TASK PROMPT:
Set down the lines that begin at the top of the records and end with the line containing "left elbow: (95, 564)", and drop every picture.

People photos with keypoints:
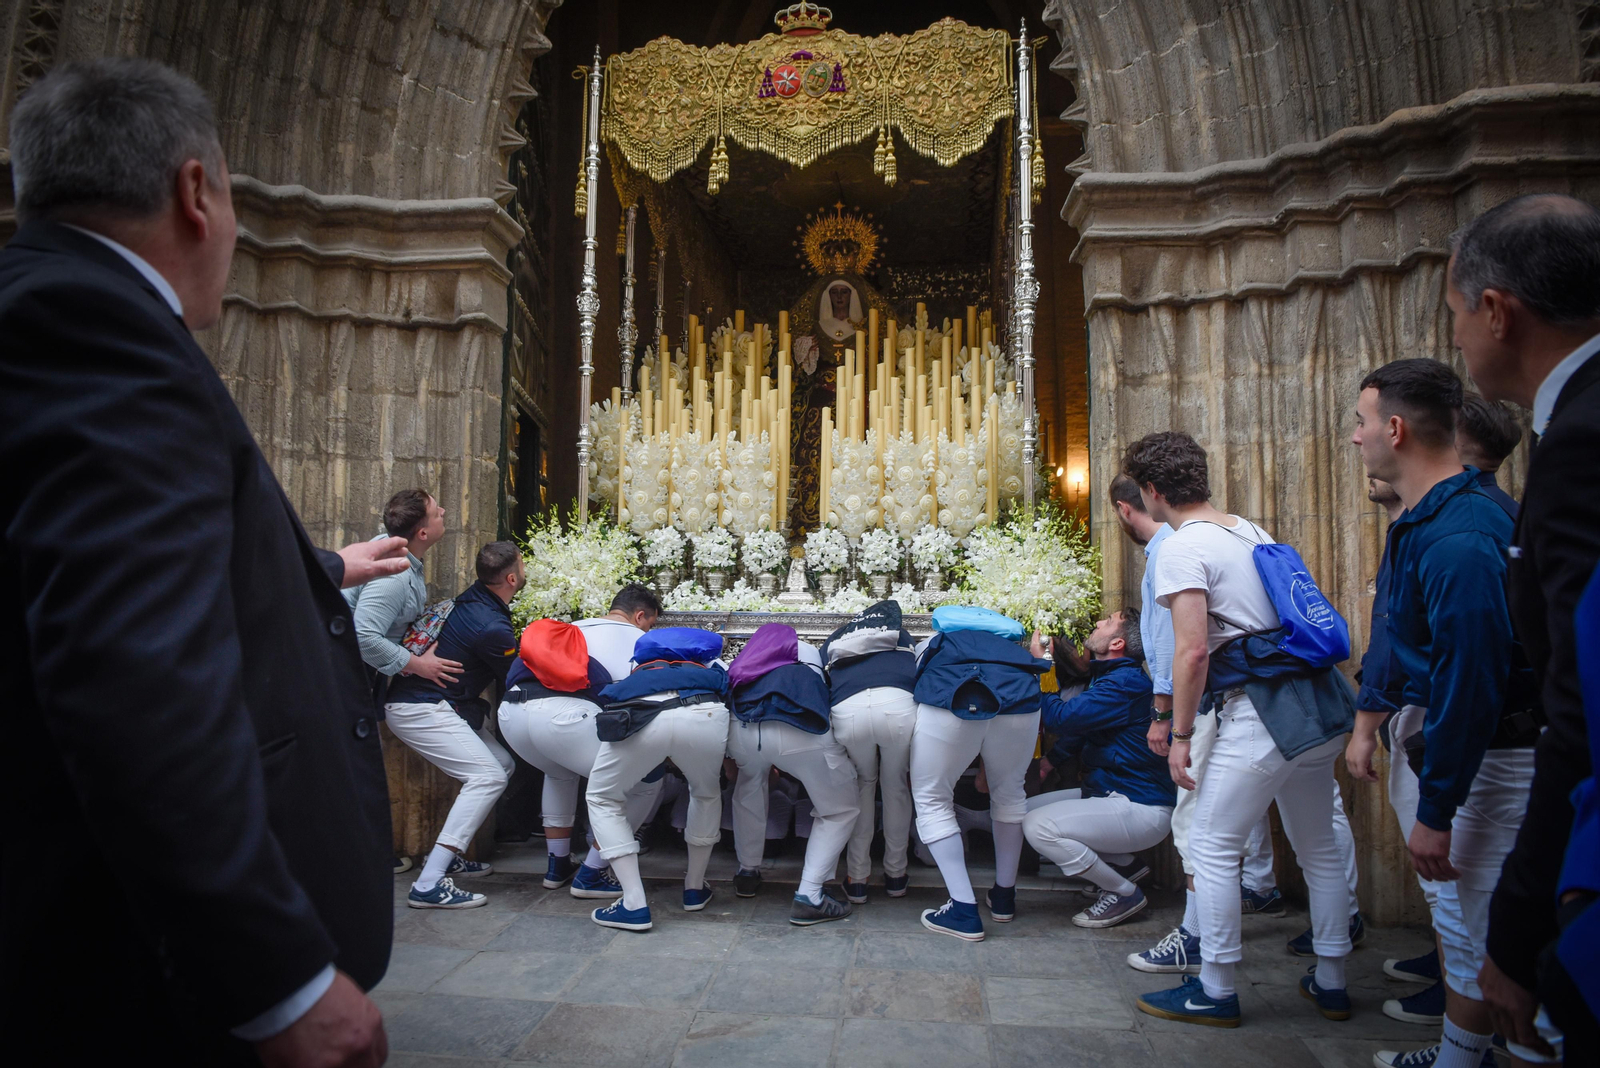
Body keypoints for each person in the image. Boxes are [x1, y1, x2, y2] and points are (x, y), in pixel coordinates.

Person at [3, 57, 400, 1064]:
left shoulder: (39, 303)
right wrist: (279, 980)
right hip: (126, 970)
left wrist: (327, 567)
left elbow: (95, 564)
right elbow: (131, 674)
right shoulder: (94, 326)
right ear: (196, 192)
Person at [1125, 432, 1355, 1029]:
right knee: (1319, 847)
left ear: (1151, 490)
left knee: (1211, 845)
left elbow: (1193, 651)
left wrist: (1179, 735)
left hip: (1262, 710)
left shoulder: (1181, 546)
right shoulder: (1250, 530)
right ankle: (1332, 980)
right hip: (1319, 704)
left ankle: (1216, 987)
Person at [1447, 194, 1600, 1063]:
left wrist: (1523, 923)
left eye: (1458, 313)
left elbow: (1581, 705)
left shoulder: (1582, 438)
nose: (1459, 337)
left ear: (1498, 311)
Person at [1351, 360, 1538, 1068]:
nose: (1356, 437)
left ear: (1396, 430)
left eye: (1362, 422)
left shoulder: (1460, 534)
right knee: (1466, 938)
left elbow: (1474, 679)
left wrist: (1438, 806)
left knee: (1495, 950)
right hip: (1467, 757)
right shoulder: (1431, 519)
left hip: (1491, 765)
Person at [1112, 475, 1293, 973]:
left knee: (1198, 825)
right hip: (1274, 692)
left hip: (1217, 695)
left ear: (1136, 502)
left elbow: (1181, 646)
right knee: (1271, 820)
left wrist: (1168, 718)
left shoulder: (1176, 547)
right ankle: (1278, 903)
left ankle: (1198, 942)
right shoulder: (1245, 532)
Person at [1346, 477, 1447, 1029]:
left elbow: (1391, 631)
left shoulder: (1427, 530)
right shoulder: (1409, 530)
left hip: (1425, 711)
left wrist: (1367, 722)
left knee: (1442, 864)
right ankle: (1446, 959)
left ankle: (1460, 999)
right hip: (1413, 707)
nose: (1359, 443)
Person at [497, 585, 663, 897]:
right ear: (640, 616)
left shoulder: (570, 627)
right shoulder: (639, 639)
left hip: (511, 714)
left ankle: (558, 864)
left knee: (559, 771)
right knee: (646, 780)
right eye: (650, 623)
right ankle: (593, 872)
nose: (648, 630)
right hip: (565, 718)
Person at [384, 542, 524, 909]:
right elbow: (514, 675)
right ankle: (429, 883)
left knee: (501, 765)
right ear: (512, 579)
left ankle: (445, 857)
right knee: (488, 777)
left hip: (434, 703)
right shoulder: (492, 626)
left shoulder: (472, 599)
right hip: (420, 709)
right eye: (522, 566)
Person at [1023, 609, 1175, 928]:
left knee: (1038, 827)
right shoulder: (1110, 676)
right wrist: (1051, 761)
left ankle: (1122, 892)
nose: (1097, 623)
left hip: (1138, 805)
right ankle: (1126, 866)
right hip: (1109, 792)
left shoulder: (1124, 683)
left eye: (1106, 622)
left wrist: (1043, 665)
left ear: (1117, 643)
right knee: (1019, 814)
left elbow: (1061, 719)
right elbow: (1083, 729)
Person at [909, 606, 1052, 941]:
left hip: (951, 697)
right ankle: (1004, 897)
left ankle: (962, 908)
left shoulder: (937, 641)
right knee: (1010, 793)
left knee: (932, 797)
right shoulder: (1012, 651)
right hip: (1019, 696)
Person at [586, 628, 731, 932]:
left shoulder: (639, 667)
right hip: (704, 712)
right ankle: (694, 888)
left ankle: (633, 902)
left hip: (642, 713)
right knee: (705, 794)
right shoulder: (711, 667)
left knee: (602, 797)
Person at [725, 624, 860, 925]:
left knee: (749, 786)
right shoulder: (806, 651)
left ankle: (747, 871)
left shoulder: (745, 659)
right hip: (798, 728)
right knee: (839, 811)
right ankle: (810, 894)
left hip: (743, 730)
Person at [821, 599, 920, 902]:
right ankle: (896, 875)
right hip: (897, 705)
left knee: (863, 784)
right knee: (895, 786)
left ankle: (858, 878)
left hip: (849, 709)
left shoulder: (838, 636)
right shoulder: (901, 635)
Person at [344, 488, 463, 694]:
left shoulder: (389, 544)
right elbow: (364, 637)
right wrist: (420, 666)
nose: (443, 511)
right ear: (423, 533)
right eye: (436, 512)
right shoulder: (394, 576)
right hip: (346, 673)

REPLY:
Body keypoints for each person in the image. Boxes are [x1, y1, x2, y2] and points are (x, y), in pixel coordinates.

Person at [3, 57, 400, 1064]:
left shoulder: (39, 303)
right wrist: (279, 980)
right hip: (126, 970)
left wrist: (327, 567)
left elbow: (95, 564)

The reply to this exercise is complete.